Signing on!
Tuesday, February 3rd, 2009What an experience all the smokers huddle round the door like it’s some great social meeting place, you walk in and you greeted by a very nice man who tells you that you are on the list and you may go to the ball Cinderella. Then you are sent to the next level were you are greeted again by another very nice gentleman who checks to make sure you are on his list and low and behold we have two lists and your on both, it’s your lucky day! So you sit down and wait for your name to be called and two very pleasant interviews later you too have joined the exclusive club called the DOLE. This is all very different to the first time I signed on in the late seventies, back then the people were different and pleasantries were not part of the deal. When you signed on you were made to feel it was totally your fault you were there under false pretences. Only three words were ever uttered, NEXT, NAME and SIGN. Much the same as it was portrayed in the sitcom BREAD. That reminds me now times are hard I must get a chicken for the centre of the table.
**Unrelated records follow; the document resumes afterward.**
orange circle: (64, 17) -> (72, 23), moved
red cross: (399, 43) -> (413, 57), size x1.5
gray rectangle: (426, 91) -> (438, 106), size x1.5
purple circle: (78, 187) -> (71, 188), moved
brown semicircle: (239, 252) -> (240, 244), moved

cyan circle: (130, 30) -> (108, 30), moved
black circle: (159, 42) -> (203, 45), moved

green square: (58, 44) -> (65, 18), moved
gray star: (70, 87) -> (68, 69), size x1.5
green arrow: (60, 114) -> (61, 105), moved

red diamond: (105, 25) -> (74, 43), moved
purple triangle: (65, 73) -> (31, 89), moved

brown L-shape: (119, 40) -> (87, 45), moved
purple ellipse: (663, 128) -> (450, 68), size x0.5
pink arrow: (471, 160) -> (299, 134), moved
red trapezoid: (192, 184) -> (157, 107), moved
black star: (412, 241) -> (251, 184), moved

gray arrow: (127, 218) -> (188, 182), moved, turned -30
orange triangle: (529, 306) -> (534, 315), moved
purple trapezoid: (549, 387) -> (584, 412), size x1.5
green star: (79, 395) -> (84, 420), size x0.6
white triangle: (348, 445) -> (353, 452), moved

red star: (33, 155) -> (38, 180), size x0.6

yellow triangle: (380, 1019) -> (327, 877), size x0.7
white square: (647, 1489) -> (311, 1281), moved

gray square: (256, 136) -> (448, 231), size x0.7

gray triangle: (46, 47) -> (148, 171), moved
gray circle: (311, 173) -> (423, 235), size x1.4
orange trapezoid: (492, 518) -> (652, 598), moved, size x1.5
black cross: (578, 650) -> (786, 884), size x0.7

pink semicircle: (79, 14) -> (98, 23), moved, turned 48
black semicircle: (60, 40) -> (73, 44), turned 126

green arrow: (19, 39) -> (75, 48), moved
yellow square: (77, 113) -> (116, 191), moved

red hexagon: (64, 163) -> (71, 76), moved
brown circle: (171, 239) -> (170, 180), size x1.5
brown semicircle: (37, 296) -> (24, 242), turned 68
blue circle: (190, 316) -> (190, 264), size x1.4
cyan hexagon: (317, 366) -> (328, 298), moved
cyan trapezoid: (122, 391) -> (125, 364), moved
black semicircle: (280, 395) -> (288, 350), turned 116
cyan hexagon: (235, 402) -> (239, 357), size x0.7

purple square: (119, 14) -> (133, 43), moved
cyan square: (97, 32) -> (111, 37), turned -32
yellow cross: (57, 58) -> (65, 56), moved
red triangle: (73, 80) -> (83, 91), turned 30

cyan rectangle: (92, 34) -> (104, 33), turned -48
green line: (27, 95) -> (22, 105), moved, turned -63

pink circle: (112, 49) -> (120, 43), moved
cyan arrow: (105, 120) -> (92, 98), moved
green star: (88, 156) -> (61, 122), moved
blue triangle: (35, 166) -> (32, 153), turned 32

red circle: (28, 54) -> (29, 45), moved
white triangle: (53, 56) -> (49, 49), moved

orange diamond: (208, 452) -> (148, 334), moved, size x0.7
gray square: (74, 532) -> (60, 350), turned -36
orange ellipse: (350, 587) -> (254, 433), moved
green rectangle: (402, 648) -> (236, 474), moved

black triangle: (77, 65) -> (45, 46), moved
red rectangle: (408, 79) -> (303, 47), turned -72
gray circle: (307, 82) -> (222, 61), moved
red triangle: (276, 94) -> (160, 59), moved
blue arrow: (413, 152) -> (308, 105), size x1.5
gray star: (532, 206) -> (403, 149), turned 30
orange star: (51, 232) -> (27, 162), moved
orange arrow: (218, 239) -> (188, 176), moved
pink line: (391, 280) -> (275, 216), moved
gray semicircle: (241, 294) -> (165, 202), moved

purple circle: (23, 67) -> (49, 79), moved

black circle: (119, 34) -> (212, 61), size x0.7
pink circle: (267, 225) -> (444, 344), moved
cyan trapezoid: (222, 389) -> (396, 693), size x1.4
As some of us have very little to look forward to at the minute I must tell you guys out there something really important and you need to know this with Valentines Day coming up, YOU CAN’T EAT FLOWERS, so don’t waste your money. We need comfort food like chocolate but only the best will do and I think that has to be Hotel Chocolat, it is heaven and even the worst day can be lost as you bite into that sumptuous silky smooth bar. Thank goodness for the Aztecs if it wasnt for them inventing the beer-like beverage; chocolate might never have evolved and then were would us women be, we would have to rely on sex!
Time to recharge and get ready for another day on the trawler and lets hope the net has no holes in it.